In time, just as their citizens buy home fire insurance that almost never will be used, governments will come together to create the capability to better detect threatened collisions and then design and build a defense against them.
Telescope sky scans have located and calculated the orbits of thousands of asteroids and comets, but so far have not identified any likely to be large enough or close enough to cause widespread devastation. However, large parts of the sky, especially outside the ecliptic, remain unsearched and our telescopes are still not sensitive enough to identify smaller but still dangerous objects. Every year large objects pass Earth just inside or outside the orbit of the Moon without being discovered until very close or even until after they passed. Some large comets come into the inner solar system from the Oort Cloud and would be much more difficult to detect in time to deflect.
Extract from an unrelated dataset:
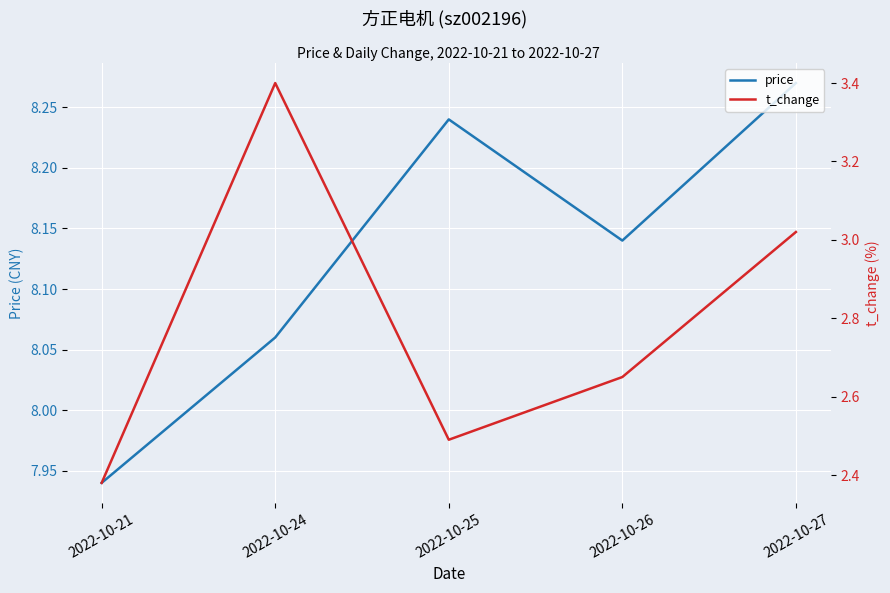

Between 2022-10-24 and 2022-10-27, which series saw the biggest shift?

t_change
The scientific know-how exists to divert smaller asteroids still far away from Earth. However, adequate knowledge of the composition and internal structure of the larger objects is still lacking since we need to be able to detect which asteroids are solid and which are “rubble piles.” Since different deflection and destruction methods work best on different asteroid compositions and densities, we need that knowledge to choose the best method for each asteroid. Future missions to asteroids and comets should help fill in that knowledge gap. With that information, whatever launch systems, in-space infrastructures, and deflection or removal systems are necessary to protect the Earth can and should be built, and should remain on standby for a deflection mission on short notice against a threatening celestial object that is late in being discovered. The emphasis would likely be on early detection and propulsive diversion, but higher energy or explosive methods have not been ruled out. Asteroid threats need to be dealt with on a case by case basis.
As the price of launches and other space activities comes down, asteroid defense will become more feasible and attractive to governments, and therefore likely to be achieved sooner. Since the Chelyabinsk event, the media are taking the asteroid risk more seriously, while NASA, FEMA and some international agencies are starting to take responsibility for asteroid detection, deflection, and disaster planning. Some deflection methods may not be deemed acceptable because they could be used as weapons.
- Optical and infrared telescopic asteroid detection system. Note that infrared telescopes must be located in space, and in some cases inside the orbit of Venus looking away from the sun.
- Methods of characterizing asteroids (see Milestone 26) sufficient to design an adequate defense system.
- Interplanetary mission system capable of sending an interceptor that can deflect an asteroid far enough in advance so it does not hit the Earth.
- Lack of commitment to an effective asteroid defense system.
- Lack of agreement on the most effective defense method.
- Lack of agreement on politically acceptable defense methods.
This milestone can be considered to be achieved when (a) a detection system is operational that can detect all asteroids/comets down to 10 meters in diameter that will approach the Earth within 1 million miles in time to defend against them, and (b) a sufficiently fast reaction method is in place for reaching any threatening asteroid/comet in time for the defense system to be deployed.